Ошеломленный кузнец в ответ мог только кивнуть. О многом они еще говорили, а потом, когда небо перед утром начало светлеть, словно покрываясь изморозью, и остались только самый яркие звезды, которые блистали, словно насечки, сделанные таинственным мастером на просторной, заброшенной ввысь кольчуге, Курбан спросил:
– Это все… Ты сочинил?
– Я.
– Как сумел ты?..
– Это моя профессия.
– Повтори слова!..
– Зачем? – скупо улыбнулся гость и бережно погладил свою бороду.

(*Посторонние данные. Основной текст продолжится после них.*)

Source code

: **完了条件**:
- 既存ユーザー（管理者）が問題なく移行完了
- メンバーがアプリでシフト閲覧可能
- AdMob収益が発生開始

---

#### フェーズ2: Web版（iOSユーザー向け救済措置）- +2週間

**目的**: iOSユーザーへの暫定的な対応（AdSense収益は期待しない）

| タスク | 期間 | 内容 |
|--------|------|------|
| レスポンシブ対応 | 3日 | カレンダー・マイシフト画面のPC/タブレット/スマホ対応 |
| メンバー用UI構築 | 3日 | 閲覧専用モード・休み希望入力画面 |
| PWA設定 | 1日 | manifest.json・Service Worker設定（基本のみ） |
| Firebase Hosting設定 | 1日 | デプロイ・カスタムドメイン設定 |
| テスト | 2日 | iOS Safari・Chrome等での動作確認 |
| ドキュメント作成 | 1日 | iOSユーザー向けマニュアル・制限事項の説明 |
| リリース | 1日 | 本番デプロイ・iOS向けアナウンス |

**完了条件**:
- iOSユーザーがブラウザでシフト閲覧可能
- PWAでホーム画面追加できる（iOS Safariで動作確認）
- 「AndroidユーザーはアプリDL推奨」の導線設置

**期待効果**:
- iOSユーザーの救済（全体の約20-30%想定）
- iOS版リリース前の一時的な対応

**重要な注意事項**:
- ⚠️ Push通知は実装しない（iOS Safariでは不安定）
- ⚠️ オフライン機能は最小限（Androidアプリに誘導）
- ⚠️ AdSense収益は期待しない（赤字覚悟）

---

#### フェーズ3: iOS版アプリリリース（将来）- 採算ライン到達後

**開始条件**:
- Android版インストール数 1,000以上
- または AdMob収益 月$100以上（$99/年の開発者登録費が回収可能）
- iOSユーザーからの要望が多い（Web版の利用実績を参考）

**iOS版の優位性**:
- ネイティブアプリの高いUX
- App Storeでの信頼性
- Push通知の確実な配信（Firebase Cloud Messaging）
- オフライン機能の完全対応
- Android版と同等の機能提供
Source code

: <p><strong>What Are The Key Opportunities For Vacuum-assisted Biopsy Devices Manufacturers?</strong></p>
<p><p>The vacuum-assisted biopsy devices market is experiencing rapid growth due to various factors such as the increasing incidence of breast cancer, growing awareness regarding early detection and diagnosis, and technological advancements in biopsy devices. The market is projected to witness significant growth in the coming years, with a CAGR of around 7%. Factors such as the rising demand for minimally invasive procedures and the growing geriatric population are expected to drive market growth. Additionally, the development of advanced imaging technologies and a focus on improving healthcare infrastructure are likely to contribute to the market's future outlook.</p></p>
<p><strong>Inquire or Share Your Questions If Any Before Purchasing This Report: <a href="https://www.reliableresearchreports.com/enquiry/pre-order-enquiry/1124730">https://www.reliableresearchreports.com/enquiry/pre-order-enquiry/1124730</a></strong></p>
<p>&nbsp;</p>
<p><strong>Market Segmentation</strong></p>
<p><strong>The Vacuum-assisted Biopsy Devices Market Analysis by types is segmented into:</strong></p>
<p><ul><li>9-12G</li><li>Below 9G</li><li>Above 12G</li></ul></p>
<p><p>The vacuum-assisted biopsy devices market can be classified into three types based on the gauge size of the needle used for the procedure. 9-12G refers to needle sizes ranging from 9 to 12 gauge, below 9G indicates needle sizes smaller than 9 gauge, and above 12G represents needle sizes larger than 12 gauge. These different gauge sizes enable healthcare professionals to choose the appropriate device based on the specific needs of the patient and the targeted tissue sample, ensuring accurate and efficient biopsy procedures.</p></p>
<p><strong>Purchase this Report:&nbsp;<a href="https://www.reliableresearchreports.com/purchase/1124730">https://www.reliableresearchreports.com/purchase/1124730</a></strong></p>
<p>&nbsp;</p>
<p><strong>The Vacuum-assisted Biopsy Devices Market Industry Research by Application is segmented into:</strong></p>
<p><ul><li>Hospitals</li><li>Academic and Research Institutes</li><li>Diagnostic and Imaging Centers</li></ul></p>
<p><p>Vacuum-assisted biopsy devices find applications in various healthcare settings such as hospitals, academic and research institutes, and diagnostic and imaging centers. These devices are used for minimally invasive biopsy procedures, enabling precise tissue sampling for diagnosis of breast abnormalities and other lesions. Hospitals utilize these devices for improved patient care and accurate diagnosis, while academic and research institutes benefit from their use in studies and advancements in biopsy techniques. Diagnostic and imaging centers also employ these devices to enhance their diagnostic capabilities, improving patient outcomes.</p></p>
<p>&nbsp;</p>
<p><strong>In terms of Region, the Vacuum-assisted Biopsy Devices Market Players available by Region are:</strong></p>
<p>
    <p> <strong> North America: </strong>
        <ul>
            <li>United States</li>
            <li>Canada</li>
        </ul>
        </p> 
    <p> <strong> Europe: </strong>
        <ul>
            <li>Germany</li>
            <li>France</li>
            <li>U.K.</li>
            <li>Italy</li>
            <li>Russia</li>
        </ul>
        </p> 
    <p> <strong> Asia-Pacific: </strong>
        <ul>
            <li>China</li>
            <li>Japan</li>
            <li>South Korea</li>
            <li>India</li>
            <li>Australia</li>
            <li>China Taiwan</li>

Все равно слова забудешь ты. А мое имя… Что ж, оно растворено в этих строчках.
– Жаль мне тебя, – покачал головой кузнец. – На склоне лет, с таким талантом, лишенный имущества, изгнанный и одинокий, ты едешь умирать на чужбину. Ты словно лепесток, гонимый вихрем по степи.
Устад поднял руку.
– За добрые слова спасибо, – сказал он. – Но человек не может знать свой завтрашний день. Эмир наш капризен и непостоянен. Может, и на тебя, не приведи аллах, падет гнев его или его приближенных, и тебя тоже вышвырнет отсюда вихрь.
– Я человек маленький.
– Это не меняет дела.
Мог ли думать Курбан, что пророчество слагателя, об имени которого он потом уже, после его отъезда, начал догадываться, так скоро и так страшно исполнится!
Старик осторожно вздохнул, стараясь не расшевелить еще больше непроходящую боль в сердце, и снова потрогал в кармане маленький золотой кружочек. Так и не потратил его. Жаль. Теперь не доведется. Здесь, в пустыне, на него не купишь даже глотка воды. Он взял золото на зуб, полюбовался арабской вязью и сунул его обратно.
Атагельды проснулся, оба поднялись и побрели дальше. Едва они сделали несколько шагов, как песчаный холм позади с громким шумом рухнул, подняв целую тучу пыли.
Время от времени приостанавливаясь, Курбан долго и мучитель соображал: в каком направлении идти? Кругом, куда ни глянь, было одно и то же – однообразная пустыня, похожая на волны застывшей влаги, и над ней – выцветшее от жары небо, лишенное малейших признаков облаков.
– Дед, а чем ты все-таки разгневал эмира? – спросил Атагельды, и старик был рад неожиданному вопросу.
Слово за слово, и он рассказал, что произошло во дворе кузницы пять дней назад.
…Поздней ночью, когда Атагельды уже спал, в вечно распахнутые ветхие ворота въехали два пышно изукрашенных всадника. Один из них подъехал к навесу и ткнул рукояткой камчи Курбана, который прилег на ложе из веток, – его как раз схватил сердечный приступ.
– Вставай, лежебока! – сказал всадник.
– Что вам угодно, господин? – вежливо спросил кузнец, приподнимаясь.
– Коня подковать.
– Огонь уже погашен, господин, и разжигать его долго, – ответил старик, сдерживая стон. – Приходите завтра.
– Поднимайся и марш в кузницу, – повысил голос всадник. – И без разговоров!
Курбан покачал головой:
– Не могу, господин.
– Ах, не можешь? – крикнул всадник. – Так я помогу тебе! – И он вытянул Курбана камчой.
Острая боль обожгла плечо. «Хорошо, что мальчик спит в доме и ничего не слышит», – мелькнула мысль.
– Мы помощники эмира, и если ты сейчас же не отправишься в кузницу, жалкий червь, тебе не поздоровится, – с угрозой в голосе произнес второй всадник.
– Для меня неважно, кто вы, слуги эмира или последние попрошайки, – ответил с достоинством старик. – Если б мог, я бы выполнил работу сейчас. Но это невозможно.
Его ответ привел пришельцев в бешенство, и они в две нагайки принялись хлестать старика. Избив его до полусмерти, они удалились, присовокупив на прощанье, чтобы на рассвете он ждал серьезных неприятностей.
В ту же ночь Курбан и Атагельды бежали из города: старик знал, что с эмировыми слугами шутки плохи.
Старик поправил на плечах котомку и замолчал.
– Скажи, дед, разве ты не мог выполнить просьбу двух всадников? – спросил мальчик. – Разбудил бы меня, я бы горн помог разжечь, как всегда…
– Видишь ли, малыш… Я вольный мастер, а не раб эмира. И никогда не плясал под чью бы то ни было дудку.
Мальчик кивнул.
– А куда мы теперь идем? – спросил он.
– Там, за пустыней, мне говорили, есть место, где живут свободные люди, – указал старик вперед. – Там тень вдоль улиц, там журчат фонтаны и бегут полные арыки, там вдоволь воды, и там найдется работа для меня.